● REQUIRED ACTION 1: Return the rows exactly as they appear, everything from the line containing "Tinca, distretto di Bihor, Romania" down to the line containing "Assistência médica", with both of those lines included. Leave the pictures out.

● DOCUMENT TEXT:
________________________________________
Suppliers in the retail banking industry are companies or individuals who bring in new inputs in the form of materials, services, and resources. The bargaining power of the suppliers is dependent on the number of available suppliers, customer dependence, brand power, and forward integration. Capital is the primary resource in the banking industry. In this industry, there are four leading suppliers of capita which include mortgages, loans, loans from other institutions and customer’s deposits. From these suppliers, the banks can serve the needs of their customers such as borrowing needs while at the same time having enough money to manage transactions.

Since the suppliers’ power in the UK retail banking industry is dependent on the market, there is a moderate suppliers bargaining power in the industry.

Section 3.3: Analysis of Threat of Entry:

New entrants are potential competitors who are not currently operating in the industry by they can compete vigorously if they decide. The ability new companies to enter into a market is dependent on the nature of barriers to market entry such as capital requirement, cost switching, government policies and economies of scale (Kew & Stredwick, 2005).

Opening a new bank in the UK requires huge capital to facilitate the smooth operation of services. The UK financial industry is also impounded with strict government regulation issues in acquiring licenses. New banks face a lot of difficulties to start up as they require a lot of money and financial information to their customers. However, most people prefer to give out their personal information to the broader commercial companies which they consider to be trustable with such information’s. The level of loyalty of the consumers to the more prominent brands also makes it difficult for new companies to grow in the industry. Moreover, most banks have structured their operations in a way that the customers can access all their financial services at one place. For these reasons, there is a relatively low threat of new entrants in the UK banking industry.
________________________________________
● REQUIRED ACTION 2: Resume the text on competition in the UK retail banking industry, picking up right after its final sentence.

Stored data entries:
________________________________________
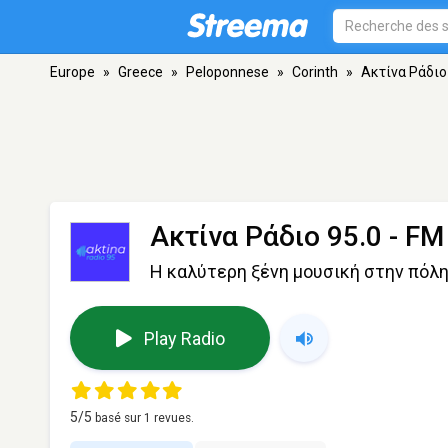
Europe
»
Greece
»
Peloponnese
»
Corinth
»
Ακτίνα Ράδιο
Ακτίνα Ράδιο 95.0
- FM 
H καλύτερη ξένη μουσική στην πόλ
Play Radio
5
/5
basé sur
1
revues.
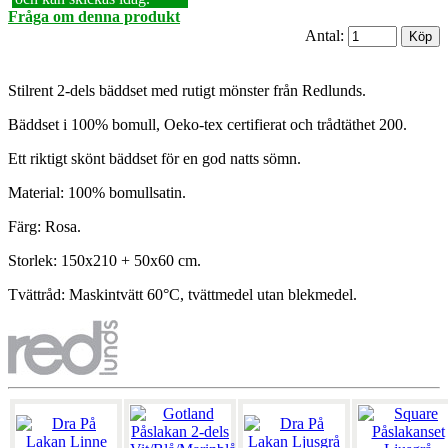
Fråga om denna produkt
Antal:
Stilrent 2-dels bäddset med rutigt mönster från Redlunds.
Bäddset i 100% bomull, Oeko-tex certifierat och trådtäthet 200.
Ett riktigt skönt bäddset för en god natts sömn.
Material: 100% bomullsatin.
Färg: Rosa.
Storlek: 150x210 + 50x60 cm.
Tvättråd: Maskintvätt 60°C, tvättmedel utan blekmedel.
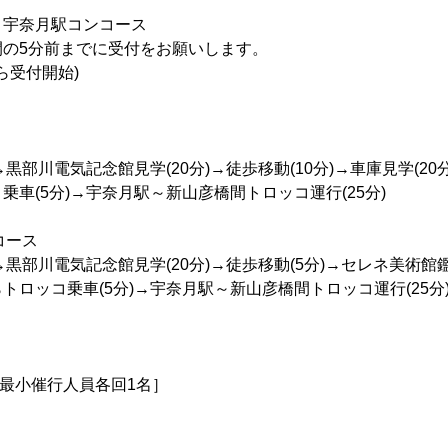
 宇奈月駅コンコース
間の5分前までに受付をお願いします。
受付開始)
→黒部川電気記念館見学(20分)→徒歩移動(10分)→車庫見学(2
乗車(5分)→宇奈月駅～新山彦橋間トロッコ運行(25分)
コース
→黒部川電気記念館見学(20分)→徒歩移動(5分)→セレネ美術館鑑
トロッコ乗車(5分)→宇奈月駅～新山彦橋間トロッコ運行(25分
［最小催行人員各回1名］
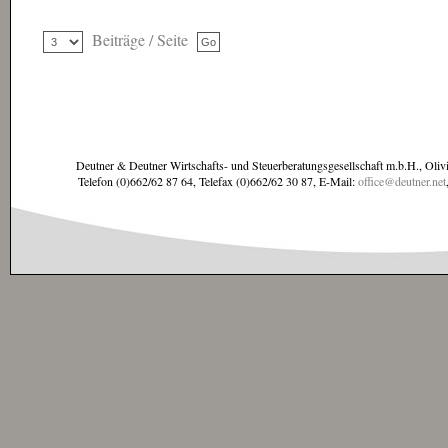
Beiträge / Seite
Deutner & Deutner Wirtschafts- und Steuerberatungsgesellschaft m.b.H., Oliv
Telefon (0)662/62 87 64, Telefax (0)662/62 30 87, E-Mail:
office@deutner.net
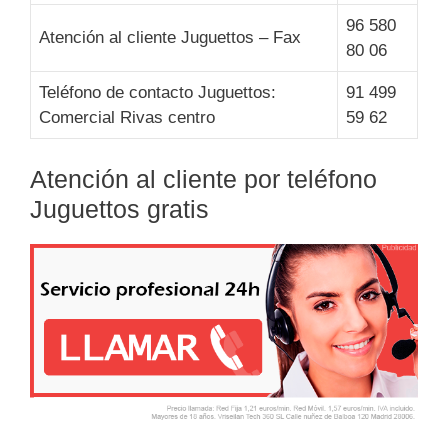
96 580
Atención al cliente Juguettos – Fax
80 06
Teléfono de contacto Juguettos:
91 499
Comercial Rivas centro
59 62
Atención al cliente por teléfono
Juguettos gratis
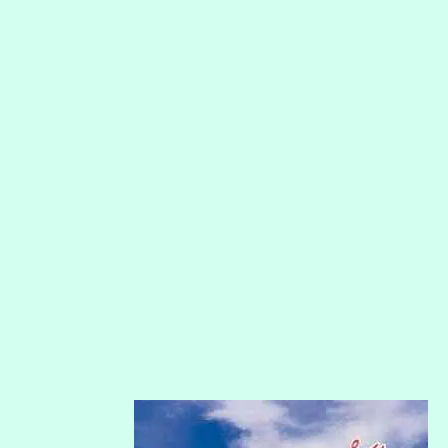
گلزارِ
اردو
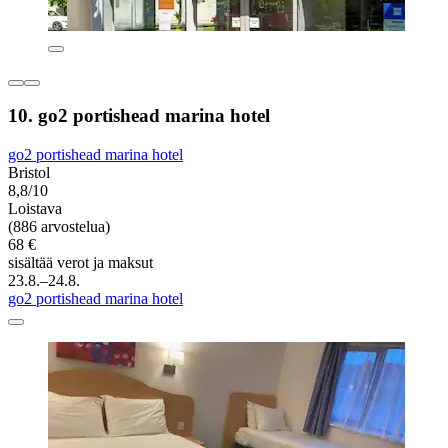
10. go2 portishead marina hotel
go2 portishead marina hotel
Bristol
8,8/10
Loistava
(886 arvostelua)
68 €
sisältää verot ja maksut
23.8.–24.8.
go2 portishead marina hotel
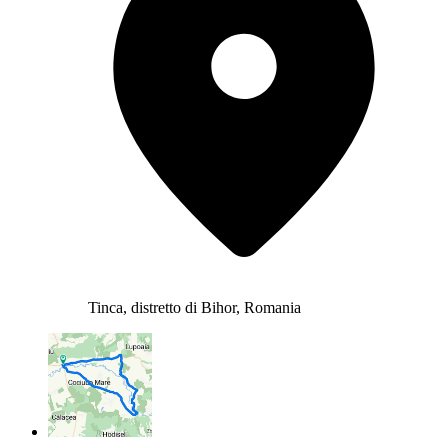
Tinca, distretto di Bihor, Romania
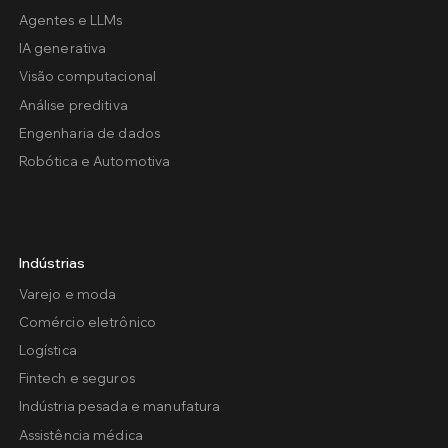
Agentes e LLMs
IA generativa
Visão computacional
Análise preditiva
Engenharia de dados
Robótica e Automotiva
Indústrias
Varejo e moda
Comércio eletrônico
Logística
Fintech e seguros
Indústria pesada e manufatura
Assistência médica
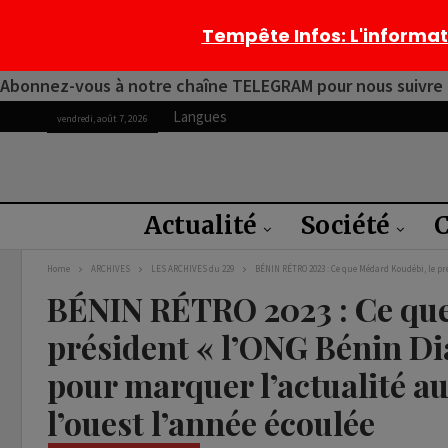
Tempête Infos
: L'informa
Abonnez-vous à notre chaîne TELEGRAM pour nous suivre 2
Langues
vendredi, août 7, 2026
Actualité
Société
C
Home
ARCHIVES
LES ARCHIVES du 229
BÉNIN RÉTRO 2023 : Ce que Médard Koudébi, le pré
BÉNIN RÉTRO 2023 : Ce que
président « l’ONG Bénin Dia
pour marquer l’actualité au
l’ouest l’année écoulée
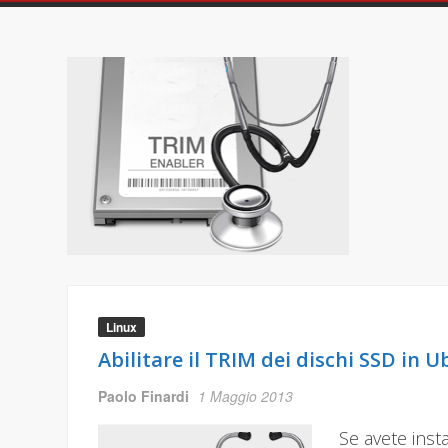
Linux
Abilitare il TRIM dei dischi SSD in 
Paolo Finardi
1 Maggio 2013
Se avete inst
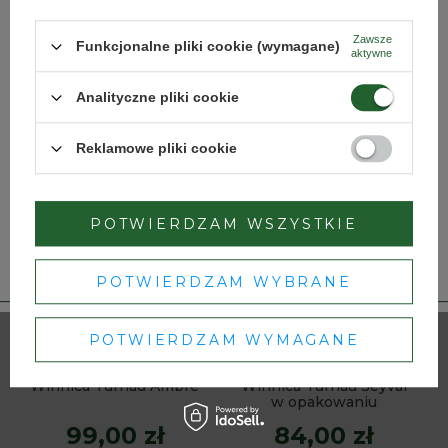
WIĘCEJ
Zawsze
Funkcjonalne pliki cookie (wymagane)
aktywne
Strona przeznaczona dla osób pełnoletnich.
Analityczne pliki cookie
Czy masz ukończone 18 lat?
INNE PRODUKTY PRODUCENTA
Reklamowe pliki cookie
Lista alkoholi producenta
TAK
NIE
POTWIERDZAM WSZYSTKIE
Dbamy o Twoją prywatność
– szczegóły w
polityce prywatności
.
POTWIERDZAM WYBRANE
POTWIERDZAM WYMAGANE
Winnica Turnau Ambre
Winnica Turnau Seyval
w opakowaniu
99,00 zł
84,00 zł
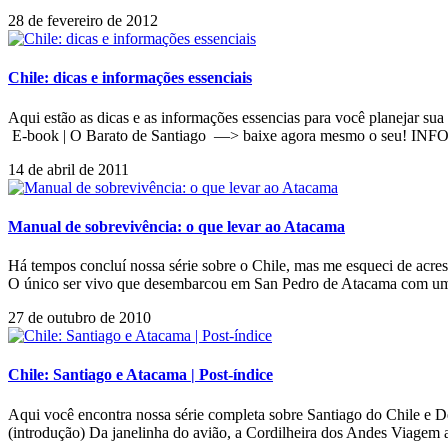
28 de fevereiro de 2012
Chile: dicas e informações essenciais
Aqui estão as dicas e as informações essencias para você planejar sua
E-book | O Barato de Santiago —> baixe agora mesmo o seu! INFOR
14 de abril de 2011
Manual de sobrevivência: o que levar ao Atacama
Há tempos concluí nossa série sobre o Chile, mas me esqueci de acr
O único ser vivo que desembarcou em San Pedro de Atacama com um
27 de outubro de 2010
Chile: Santiago e Atacama | Post-índice
Aqui você encontra nossa série completa sobre Santiago do Chile 
(introdução) Da janelinha do avião, a Cordilheira dos Andes Viage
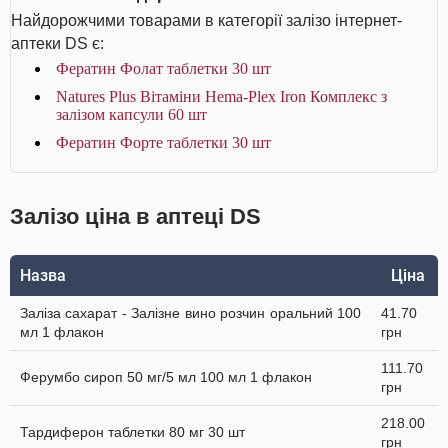
Найдорожчими товарами в категорії залізо інтернет-
аптеки DS є:
Фератин Фолат таблетки 30 шт
Natures Plus Вітаміни Hema-Plex Iron Комплекс з
залізом капсули 60 шт
Фератин Форте таблетки 30 шт
Залізо ціна в аптеці DS
Назва
Ціна
Заліза сахарат - Залізне вино розчин оральний 100
41.70
мл 1 флакон
грн
111.70
Ферумбо сироп 50 мг/5 мл 100 мл 1 флакон
грн
218.00
Тардиферон таблетки 80 мг 30 шт
грн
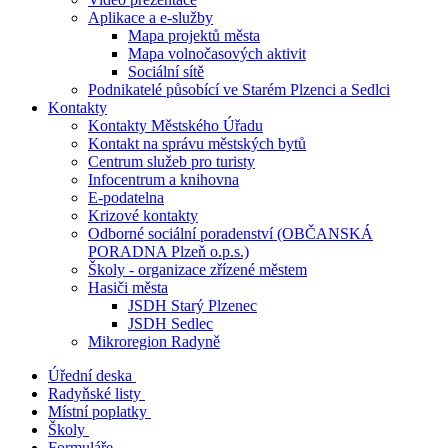
Aplikace a e-služby
Mapa projektů města
Mapa volnočasových aktivit
Sociální sítě
Podnikatelé působící ve Starém Plzenci a Sedlci
Kontakty
Kontakty Městského Úřadu
Kontakt na správu městských bytů
Centrum služeb pro turisty
Infocentrum a knihovna
E-podatelna
Krizové kontakty
Odborné sociální poradenství (OBČANSKÁ
PORADNA Plzeň o.p.s.)
Školy - organizace zřízené městem
Hasiči města
JSDH Starý Plzenec
JSDH Sedlec
Mikroregion Radyně
Úřední deska
Radyňské listy
Místní poplatky
Školy
Formuláře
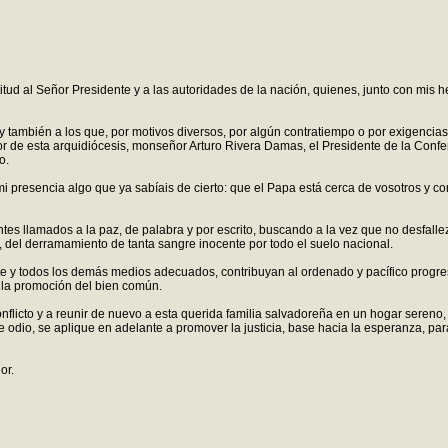
atitud al Señor Presidente y a las autoridades de la nación, quienes, junto con mis
uí y también a los que, por motivos diversos, por algún contratiempo o por exigenc
tor de esta arquidiócesis, monseñor Arturo Rivera Damas, el Presidente de la Co
o.
i presencia algo que ya sabíais de cierto: que el Papa está cerca de vosotros y c
es llamados a la paz, de palabra y por escrito, buscando a la vez que no desfallez
, del derramamiento de tanta sangre inocente por todo el suelo nacional.
 y todos los demás medios adecuados, contribuyan al ordenado y pacífico progres
 la promoción del bien común.
onflicto y a reunir de nuevo a esta querida familia salvadoreña en un hogar seren
de odio, se aplique en adelante a promover la justicia, base hacia la esperanza, par
or.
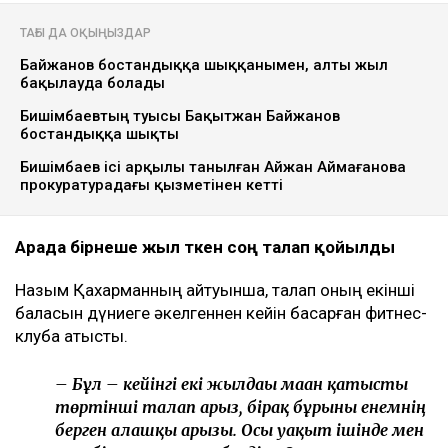
ТАҒЫ ДА ОҚЫҢЫЗДАР
Байжанов бостандыққа шыққанымен, алты жыл
бақылауда болады
Бишімбаевтың туысы Бақытжан Байжанов
бостандыққа шықты
Бишімбаев ісі арқылы танылған Айжан Аймағанова
прокуратурадағы қызметінен кетті
Арада бірнеше жыл өткен соң талап қойылды
Назым Қахарманның айтуынша, талап оның екінші
баласын дүниеге әкелгеннен кейін басқарған фитнес-
клубқа қатысты.
– Бұл – кейінгі екі жылдағы маған қатысты
төртінші талап арыз, бірақ бұрынғы енемнің
берген алғашқы арызы. Осы уақыт ішінде мен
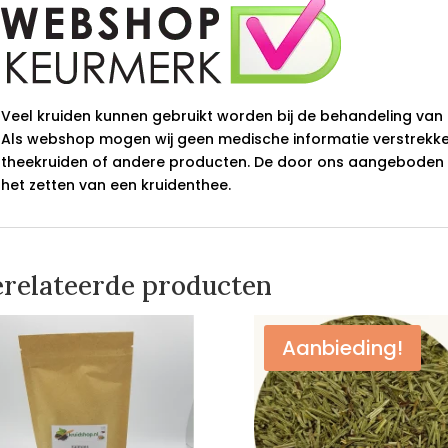
Veel kruiden kunnen gebruikt worden bij de behandeling van 
Als webshop mogen wij geen medische informatie verstrek
theekruiden of andere producten. De door ons aangeboden kr
het zetten van een kruidenthee.
relateerde producten
Aanbieding!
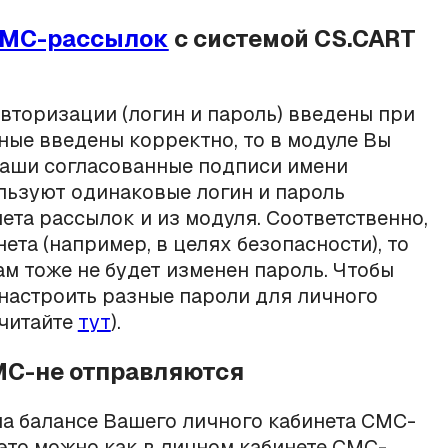
СМС-рассылок
с системой CS.CART
вторизации (логин и пароль) введены при
ные введены корректно, то в модуле Вы
Ваши согласованные подписи имени
льзуют одинаковые логин и пароль
ета рассылок и из модуля. Соответственно,
ета (например, в целях безопасности), то
ам тоже не будет изменен пароль. Чтобы
 настроить разные пароли для личного
 читайте
тут
).
СМС-не отправляются
на балансе Вашего личного кабинета СМС-
 это можно как в личном кабинете СМС-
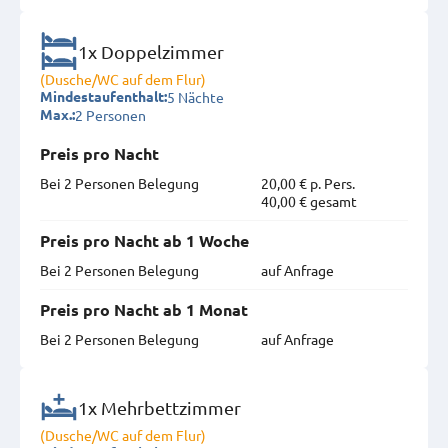
1x Doppelzimmer
(Dusche/WC auf dem Flur)
5 Nächte
Mindestaufenthalt:
2 Personen
Max.:
Preis pro Nacht
Bei 2 Personen Belegung
20,00 € p. Pers.
40,00 € gesamt
Preis pro Nacht ab 1 Woche
Bei 2 Personen Belegung
auf Anfrage
Preis pro Nacht ab 1 Monat
Bei 2 Personen Belegung
auf Anfrage
1x Mehrbettzimmer
(Dusche/WC auf dem Flur)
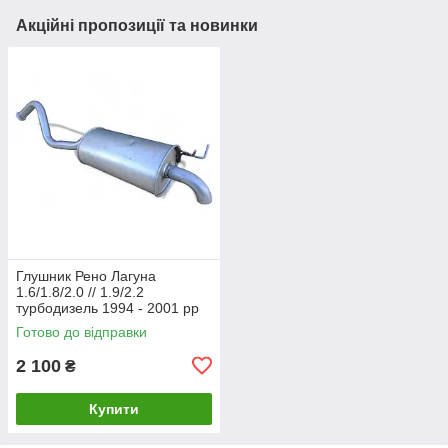
Акційні пропозиції та новинки
Глушник Рено Лагуна
1.6/1.8/2.0 // 1.9/2.2
турбодизель 1994 - 2001 рр
Босал
Готово до відправки
2 100
₴
Купити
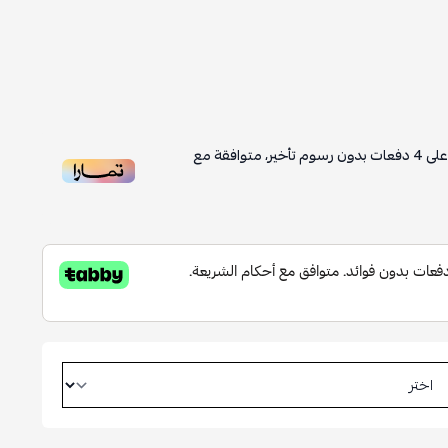
لى
4
دفعات بدون رسوم تأخير، متوافقة مع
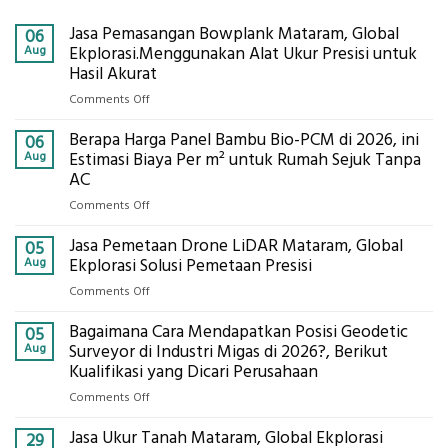
Jasa Pemasangan Bowplank Mataram, Global
06
Aug
Ekplorasi.Menggunakan Alat Ukur Presisi untuk
Hasil Akurat
on
Comments Off
Jasa
Berapa Harga Panel Bambu Bio-PCM di 2026, ini
Pemasangan
06
Bowplank
Aug
Estimasi Biaya Per m² untuk Rumah Sejuk Tanpa
Mataram,
AC
Global
on
Comments Off
Ekplorasi.Menggunakan
Berapa
Alat
Jasa Pemetaan Drone LiDAR Mataram, Global
Harga
05
Ukur
Panel
Aug
Ekplorasi Solusi Pemetaan Presisi
Presisi
Bambu
untuk
on
Comments Off
Bio-
Hasil
Jasa
PCM
Akurat
Bagaimana Cara Mendapatkan Posisi Geodetic
Pemetaan
05
di
Drone
Aug
Surveyor di Industri Migas di 2026?, Berikut
2026,
LiDAR
Kualifikasi yang Dicari Perusahaan
ini
Mataram,
Estimasi
on
Comments Off
Global
Biaya
Bagaimana
Ekplorasi
Per
Jasa Ukur Tanah Mataram, Global Ekplorasi
Cara
29
Solusi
________________________________________
● FINAL ANSWER 1:
Tinca, distretto di Bihor, Romania
Agentes e LLMs
IA generativa
Visão computacional
Análise preditiva
Engenharia de dados
Robótica e Automotiva
Indústrias
Varejo e moda
Comércio eletrônico
Logística
Fintech e seguros
Indústria pesada e manufatura
Assistência médica

● FINAL ANSWER 2:
Section 3.4: Analysis of the Bargaining Power of Buyers.

Buyers into an industry are the end users or individuals who will ultimately consume the products offered by the companies which distribute them in the market (Hill & Jones 2009). The buyer’s power in a market is determined by the number of buyers who are available in the market, chances of backward integrations and alternative sources of products.

There is no cost associated with switching from one company to another in the UK banking industry. Most banks are therefore seeking for means that can help in ensuring that they can satisfy all the financial needs of their customers and this has made it difficult for the consumers to shift into other banks. The advancement in the communication technology has helped in raising the power of the consumers in the in the UK banking industry, and this is because the customers can compare the services in various banks with much ease. The buyers in the UK retail banking industry have got higher bargaining power.

Section 3.5 Analysis of Threat of Substitute Products.

Substitute products are alternative goods or services that can act as a replacement or can serve the same purpose as a particular product in the market. As the substitutes of a specific product increases in the market, its demand becomes more elastic. Consequently, when a product develops a flexible application, it begins to experience an elevated level of consumer price sensitivity which translates to lower profits (Kew & Stredwick, 2005).

In the UK retail banking industry, the market is not substantially affected by the presence of the rival banks but by the many non-financial companies that create a more significant threat of substitution. Even though, most of such firms are not giving withdrawals, deposits and many others, services such as fixed earning securities, insurance and mutual funds which are provided by these firms is a threat to some of the services offered by the banks. The methods of payments such as installment, FinTech, and loans also poses a more significant danger of substitution to the banks. The UK Retail Banking industry, therefore, faces a moderate threat of change.

Section 4: Analysis of the Macro environment

A micro business environment refers to all the factors that influence organizations working and operations indirectly. The companies are usually powerless before such factors as they cannot control them in any way. Some of the macro business environment include political environment, economic environment, social and technological environment. The magnitude of influence that a micro business environment influences its performance depends on the level of a company’s dependence on the general health of the economy. The microenvironment of a business can incur a more significant influence on its consumers and their ability to spend. It is vital for companies to understand their macro environment as it will enable them to understand the changes and adjust according to any harm is inflicted on the business.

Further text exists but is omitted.